Is there a Difference between Spousal Maintenance and Alimony?
Spousal maintenance, spousal support, and alimony all refer to payments made by one spouse to the other either during or after a divorce to assist with their living expenses. In New York State, the Domestic Relations Law refers to all monetary support paid by one spouse to the other spouse incident to a divorce as “maintenance.” On a federal tax return, however, it is still referred to as “alimony.” Post-divorce maintenance is usually set for a specific amount and duration to afford the recipient spouse time to gain the skills or training necessary to become self-sufficient, hence the term maintenance.
In 2016, the New York state legislature created two different formulas for courts to use as guidelines when calculating the amount and the duration of spousal maintenance: one for the situation where the payor spouse is also paying child support, and the other used when the payor spouse is either not paying child support or is receiving child support from the other parent. The statutory formulas take the incomes of each spouse and the duration of the marriage into consideration, and apply to all divorces filed on or after January 25, 2016.
An income cap of one-hundred seventy-five thousand dollars ($175,000.00) per year is applied under the formulas. It is important to note that the result of a formula, though, is a guideline and that ultimately, it is the court that holds the discretion to adjust the amounts, depending upon the facts and circumstances of the case, which includes marital lifestyle.
Spousal Maintenance Amount and Duration: Factors
The court considers the practical needs and responsibilities of each party while moving forward. For example, if the parties have young children, and the custodial parent cannot re-enter the workforce without additional school or training, the duration of maintenance may exceed the guidelines. Conversely, if the non-moneyed spouse has the training and ability to work, income may be imputed despite the fact that the spouse is not currently in the workforce.
In addition, if the parties had a high standard of living during the marriage, and one party has a much higher earning capacity than the other, a court may likely pierce the income cap when applying the maintenance formula.
Lump-sum vs. Monthly Spousal Maintenance Payments
Generally speaking, when a wealthy spouse makes a lump-sum payment to the non-moneyed spouse, it’s paid as a distributive award, which has no tax consequences for either party. One of the more useful tools in resolving support-related issues is the tax deduction benefit available to a spouse making a stream of spousal maintenance payments in accordance with the requirements of the Internal Revenue Code.
Since maintenance is paid by a spouse with a higher earning capacity – and presumably a higher tax bracket – to a spouse with a lower earning capacity and lower tax bracket, there is a tax savings incentive which enables a “moneyed” spouse to make a higher support payment with a net savings that is not available if a distributive award is made. This tax savings results from the fact that a payor can deduct the maintenance paid to the lower-earning, former spouse from their income when filing income tax returns.

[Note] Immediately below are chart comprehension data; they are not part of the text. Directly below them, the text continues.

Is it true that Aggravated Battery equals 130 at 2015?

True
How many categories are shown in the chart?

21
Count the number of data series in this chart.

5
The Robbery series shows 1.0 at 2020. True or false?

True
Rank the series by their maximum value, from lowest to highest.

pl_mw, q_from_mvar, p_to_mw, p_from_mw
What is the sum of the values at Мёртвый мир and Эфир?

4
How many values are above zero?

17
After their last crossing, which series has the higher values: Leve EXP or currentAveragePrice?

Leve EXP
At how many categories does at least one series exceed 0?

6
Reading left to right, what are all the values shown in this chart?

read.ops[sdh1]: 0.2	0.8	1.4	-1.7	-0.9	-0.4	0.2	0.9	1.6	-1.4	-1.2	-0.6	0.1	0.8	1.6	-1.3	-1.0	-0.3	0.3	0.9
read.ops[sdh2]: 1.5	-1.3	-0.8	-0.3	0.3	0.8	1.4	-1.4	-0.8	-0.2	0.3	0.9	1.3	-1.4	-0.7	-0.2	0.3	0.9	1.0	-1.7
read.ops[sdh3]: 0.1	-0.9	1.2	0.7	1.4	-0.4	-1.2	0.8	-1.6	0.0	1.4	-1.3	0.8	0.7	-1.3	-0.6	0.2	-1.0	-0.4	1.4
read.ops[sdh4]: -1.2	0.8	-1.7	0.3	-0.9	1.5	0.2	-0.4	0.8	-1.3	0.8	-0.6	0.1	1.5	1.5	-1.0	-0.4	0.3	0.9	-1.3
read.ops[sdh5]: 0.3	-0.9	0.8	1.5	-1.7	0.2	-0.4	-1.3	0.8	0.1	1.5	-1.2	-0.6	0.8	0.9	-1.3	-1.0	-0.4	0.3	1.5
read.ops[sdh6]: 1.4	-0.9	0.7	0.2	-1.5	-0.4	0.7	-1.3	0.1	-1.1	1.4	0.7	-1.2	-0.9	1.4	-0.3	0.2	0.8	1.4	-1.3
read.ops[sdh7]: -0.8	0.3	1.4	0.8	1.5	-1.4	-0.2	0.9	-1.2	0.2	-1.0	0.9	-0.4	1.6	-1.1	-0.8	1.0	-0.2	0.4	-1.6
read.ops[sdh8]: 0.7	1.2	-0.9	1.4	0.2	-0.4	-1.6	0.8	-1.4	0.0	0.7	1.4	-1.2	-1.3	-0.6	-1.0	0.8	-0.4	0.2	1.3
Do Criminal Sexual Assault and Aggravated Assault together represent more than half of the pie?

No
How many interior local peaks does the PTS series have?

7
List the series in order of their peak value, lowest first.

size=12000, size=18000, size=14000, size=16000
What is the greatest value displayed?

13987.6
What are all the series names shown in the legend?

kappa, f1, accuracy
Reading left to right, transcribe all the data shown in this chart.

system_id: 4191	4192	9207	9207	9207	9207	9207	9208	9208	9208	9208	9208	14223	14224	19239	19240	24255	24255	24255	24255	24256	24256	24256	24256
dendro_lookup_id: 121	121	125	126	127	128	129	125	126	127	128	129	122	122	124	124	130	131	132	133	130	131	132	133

Maintenance paid over several years is likely to enable the paying spouse to maximize his or her tax benefit. Often times, we are able to structure settlement terms within the tax rules where the lowest amount of taxes would need to be paid.
A Change in Circumstances Can Affect Support Payments
In any New York divorce proceeding resolved after 2010, the payor of child support may apply for a reduction in support if his or her income is reduced by fifteen percent (15%) or more, or three (3) years have elapsed since the payments began, or there is a substantial change in circumstances, such as disability of the payor spouse. With respect to child support, both parties are entitled to revisit it: If either party’s income changes by fifteen percent (15%) or more, support could be increased or decreased accordingly.
With respect to spousal maintenance, the payor may apply for a reduction of support if a substantial change of circumstances occurs, or if the recipient spouse gets a higher paying job, or inherits a large sum of money, etc. that would reduce the need for support. If the recipient’s income increases by fifteen percent (15%) or more, the payor may be entitled to a reduction in his or her spousal support payments, but not his or her child support payments.
Both parties have the right to revisit support when there’s a substantial change in circumstances: The payor has the right to revisit his or her support obligations if the recipient no longer needs the original level of support, and the recipient of maintenance may seek an upward modification if the payor’s income increases.
For the payor to have their support obligations reduced, the change in circumstances must be involuntary. If someone quits their six-figure job as a software engineer to work for minimum wage in a hardware store, a judge will likely impute income to the payor and not reduce the payments. In other words, the judge will not only consider the greatly-reduced income now being earned at the store, but also the amount the payor would be earning if they were still working at the software company.